Verder weet ik dat Ungaretti in andere oorlogsgedichten ook meerdere keren over bombardementen/lichtflitsen e.d. schreef, en dat zijn gedichten bijna altijd meerduidig zijn, en dus vatbaar voor meer dan een interpretatie (anders zou het geen echte Ungaretti zijn). Maar het zou ook zomaar kunnen dat dit gedicht alleen bedoeld is als beschrijving van de dageraad, zoals jij vermoedt.
In dat geval zou 'richt zich op' als vertaling van het verschijnsel dat de natuur weer wakker wordt ahw kunnen volstaan.


----------



## bibibiben

Het probleem met _rillen, beven _en _schokken _is dat het hier om (kortdurende) herhaalde bewegingen gaat. Dat heeft _se soulever _niet in zich. De kerngedachte van _se soulever _is dat er een opgaande beweging is al dan niet gevolgd door een neergaande beweging.

Laten we deze vertaling als uitgangspunt nemen:

_DE VERLICHTE DAUW
De aarde [?]
van [?]
onder een zon
van [?]
[?]
_
Zoals het hart van vreugde kan zwellen, zo zou ook de aarde van vreugde kunnen zwellen. Maar wel met als bijgedachte: het (al dan niet trillend) opspringen van puin en zand als gevolg van de inslagen van bommen.

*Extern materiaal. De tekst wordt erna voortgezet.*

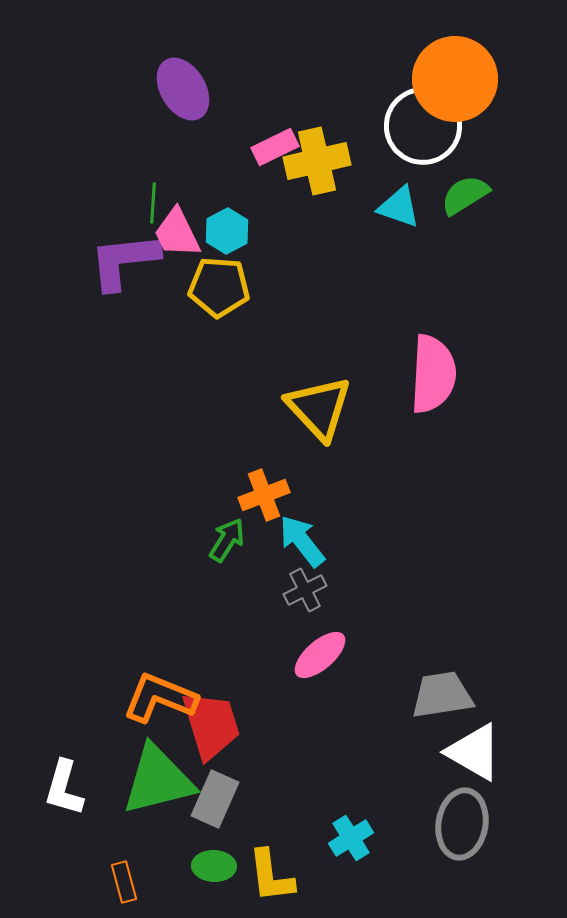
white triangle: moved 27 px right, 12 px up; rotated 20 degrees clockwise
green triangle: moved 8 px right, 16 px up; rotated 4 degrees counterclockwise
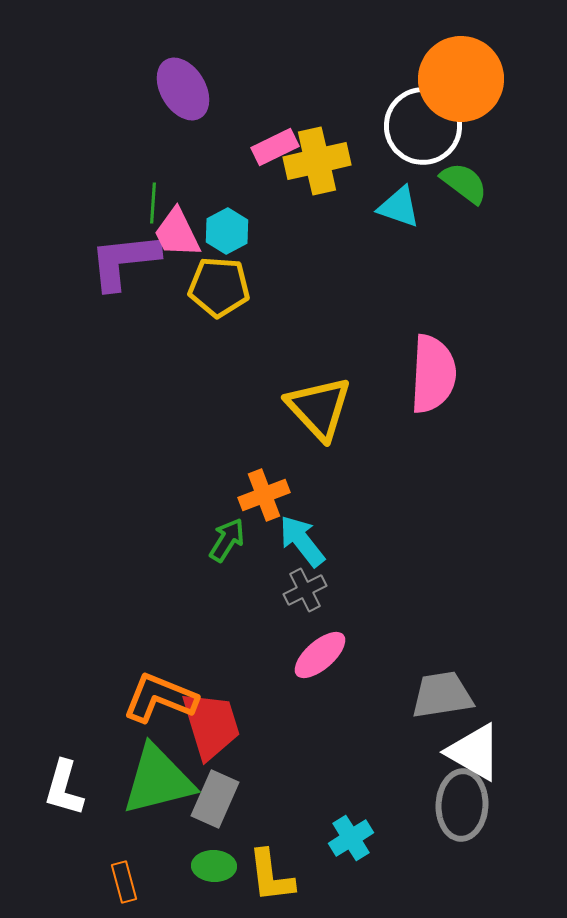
orange circle: moved 6 px right
green semicircle: moved 1 px left, 12 px up; rotated 69 degrees clockwise
gray ellipse: moved 19 px up; rotated 6 degrees counterclockwise
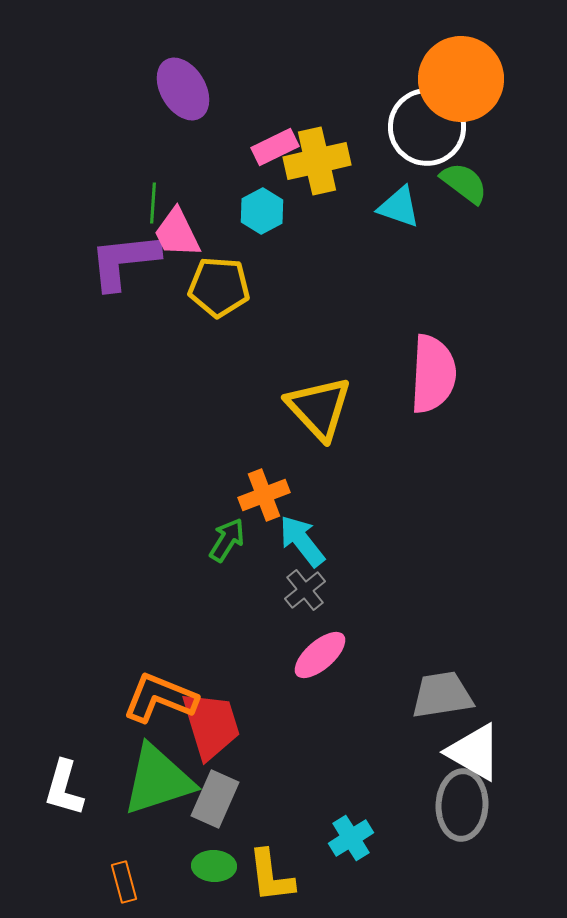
white circle: moved 4 px right, 1 px down
cyan hexagon: moved 35 px right, 20 px up
gray cross: rotated 12 degrees counterclockwise
green triangle: rotated 4 degrees counterclockwise
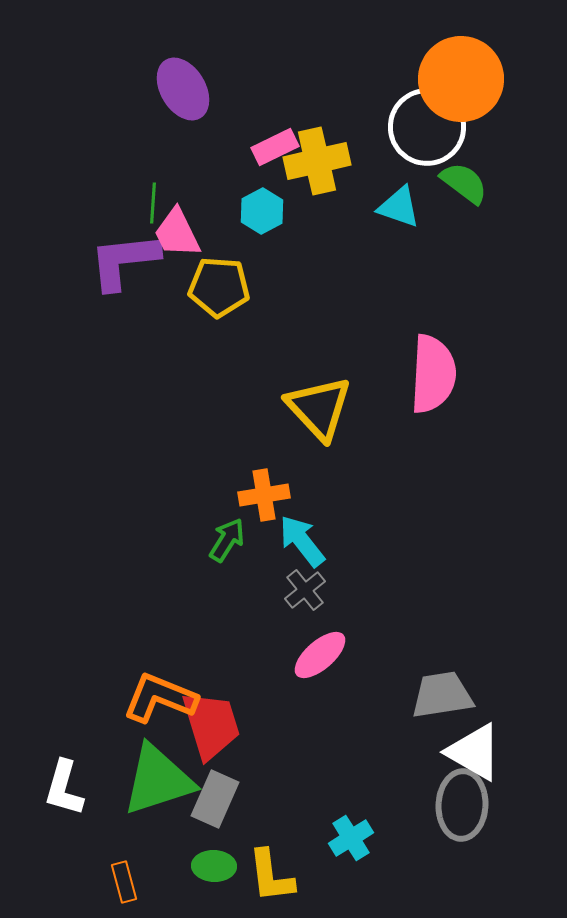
orange cross: rotated 12 degrees clockwise
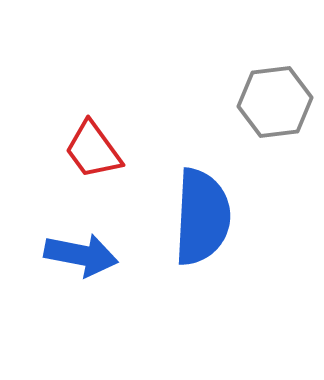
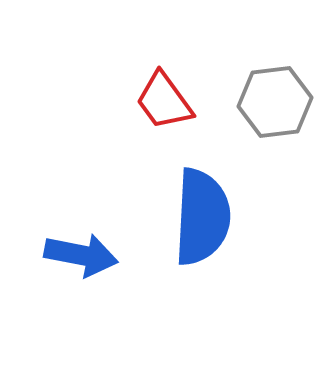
red trapezoid: moved 71 px right, 49 px up
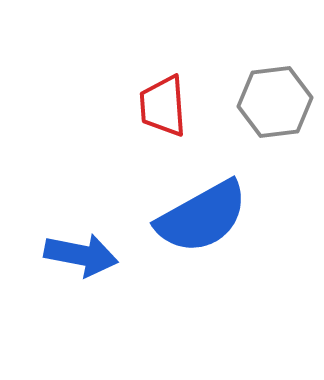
red trapezoid: moved 1 px left, 5 px down; rotated 32 degrees clockwise
blue semicircle: rotated 58 degrees clockwise
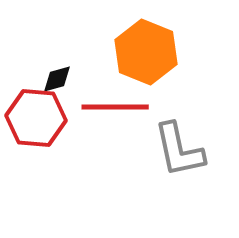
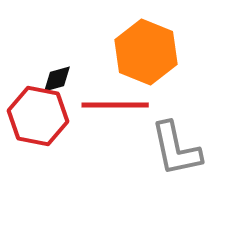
red line: moved 2 px up
red hexagon: moved 2 px right, 2 px up; rotated 6 degrees clockwise
gray L-shape: moved 3 px left, 1 px up
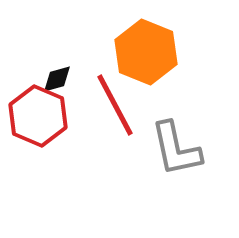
red line: rotated 62 degrees clockwise
red hexagon: rotated 12 degrees clockwise
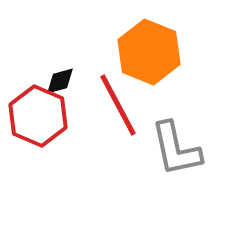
orange hexagon: moved 3 px right
black diamond: moved 3 px right, 2 px down
red line: moved 3 px right
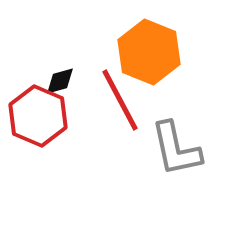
red line: moved 2 px right, 5 px up
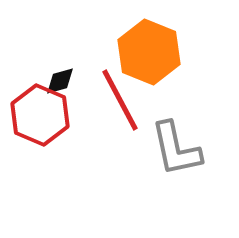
red hexagon: moved 2 px right, 1 px up
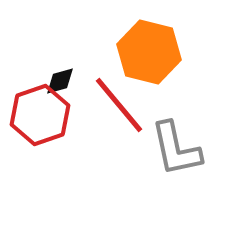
orange hexagon: rotated 8 degrees counterclockwise
red line: moved 1 px left, 5 px down; rotated 12 degrees counterclockwise
red hexagon: rotated 18 degrees clockwise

Misschien zou deze vertaling werken:

De aarde zwol op
van vreugde
beschenen
door uitspattingen
van geweld

Het Nederlandse _uitspatting _heeft als voordeel dat niet onmiddellijk duidelijk is dat het gaat om iets zwaar negatiefs. De schok komt pas in de laatste regel: het gaat om geweld.


----------



## jedna

Hallo bibibiben,
Ik vind je vertaling ontzettend mooi, maar het punt is dat ik steeds probeer, zo dicht mogelijk bij het origineel te blijven.
Ungaretti heeft het in verschillende van zijn Italiaanse gedichten vaker over 'verkrachting' waar het de oorlog betreft. En ik zou het woord 'verkrachtingen' hier willen blijven gebruiken. Dit ook met de gedachte aan de 'bekende/beruchte' Ungarettiaanse tegenstellingen, zoals bijv in zijn gedicht 'l'allegria di naufragi' (blijdschap/vrolijkheid vs. schipbreuk) in dit geval 'aardige' vs 'verkrachting', en dan op de koop toe nog eens 'verkrachtingen' vs. 'genot'.
Ik heb ook de versie van de Duitse Ungaretti-vertaler M. von Killisch-Horn: _die Erde erhebt sich vor Lust unter einer Sonne artiger Vergewaltigungen. _
Jouw idee van 'opzwellen' vind ik perfect. 'De aarde zwelt op van genot...' Klinkt in ieder geval prima! Beter dan 'zwellen', dat ik al wel overwogen had, maar dat niet te vinden was als synoniem voor 'se soulever'. Maar jij denkt wel dat ik dat zo kan gebruiken...?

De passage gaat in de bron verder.